Women's field hockey

Representing India

Commonwealth Games

Asian Games

Hockey Asia Cup

Champions Challenge

= Mamta Kharab =

Indian field hockey player

Mamta Kharab (born 26 January 1982, Rohtak, Haryana) is an Indian former field hockey player, who represented the India women's national field hockey team. She served as the captain of the national team, and, during the 2002 Commonwealth Games, she scored the winning goal that gave India the gold.

Outside of field hockey, Kharab served as the model for the character Komal Chautala in the 2007 Bollywood hit Chak De India. She currently is the Deputy Superintendent of Police at the Haryana Police Department. Kharab is also a recipient of the Arjuna Award and the Bhim Award.

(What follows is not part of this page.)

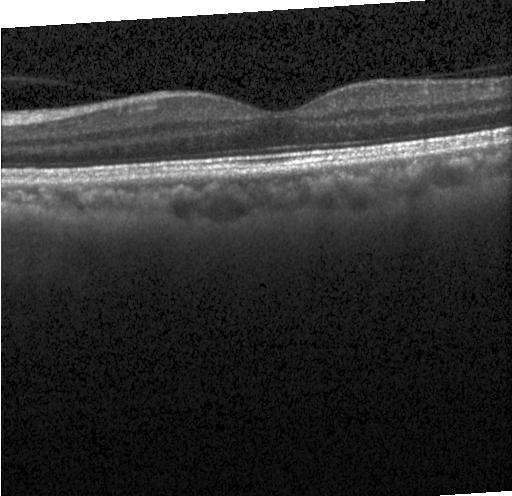 Optical coherence tomography scan. Centered on the fovea. Instrument: Heidelberg Spectralis — Diagnosis: neither CNV, DME, nor drusen.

== Early life and education ==
Kharab was born on 26 January 1982 in the village of Giwana, Sonipat District, Haryana, to parents Kamla and Haripal Singh. She grew up in a lower-middle class family and was one of seven children. Her father Haripal is a primary school teacher in the village of Bidhlan, Sonipat District. Her parents now reside in Model Town area, Rohtak.

Kharab went to school at Senior Secondary School Rohtak in Haryana, before attending MD University, Rohtak.

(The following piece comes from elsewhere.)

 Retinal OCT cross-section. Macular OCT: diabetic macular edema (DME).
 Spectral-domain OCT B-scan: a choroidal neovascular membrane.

Kharab’s sisters Poonam and Sushma also played hockey at the national level. Sushma currently plays for the Railways.

== Athletic career ==
Kharab has played in a number of championships, both nationally (with the Indian Women’s Hockey Federation) and internationally. She played for India in all the international championships she competed in.

Kharab was declared the best player and the best scorer in the 2000 Junior Asia Cup hockey tournament held in Malayasia, where India won the bronze medal. She also played on the winning team of the 2002 Commonwealth Games in Manchester, scoring the winning goal in the final against England. It was India’s first gold medal in 32 years.

== Awards ==

=== With the Indian Women’s Hockey Federation ===

- 1999 National (U-21) Tournament, New Jersey, USA, 1st Place.
- 2000 Olympic Qualifying Tournament, Milton Keynes, England
- 2000 3rd Junior Asia Cup, Kuala Lumpur, Malaysia, Bronze Medal
- 2000 U-18 AHF Cup, Hong Kong, China, Gold Medal
- 2001 Test Matches in Australia
- 2001 4th Junior World Cup, Buenos Aires, Argentina
- 2001 10th Women's World Cup Qualification Tournament, France
- 2002 1st Championship Challenge Trophy, Johannesburg, South Africa, Bronze Medal
- 2002 4-Nations hockey Tournament, Manchester (England) 2nd place
- 2002 10th Women's World Cup Qualifying play off matches in England against USA
- 2002 17th Commonwealth Games, Manchester, England, Gold Medal
- 2004 5th Asia Cup, New Delhi, Gold Medal
- 2004 Test Matches in New Zealand
- 2005 Training-cum-competition, Adelaide, Australia, 1 March to 2 April 2005
- 2005 5th KT Cup International Tournament, Seongnam, Korea, 7–17 June 2005
- 2005 4 Nation Tournament, New Delhi 1–8 October 2005 Silver Medal
- 2005 7th Indira Gandhi International Gold Cup Women's Hockey Tournament, New Delhi 1–8 October 2005 Silver Medal
- 2006 18th Commonwealth Games, Melbourne, Australia, Silver Medal

=== Additional awards ===

- Best Player of the Tournament, Junior Asia Cup (Malaysia, 2000)
- Best Scorer of the Tournament, Junior Asia Cup (Malaysia, 2000)
- Bhim Award (2003)
- Arjuna Award (2003)

== Post-athletic career ==
Kharab has been appointed as P/DSP by the state government. She joined on 5 October 2007 and has been further deputed for her Basic Training at Haryana Police Academy, Madhuban.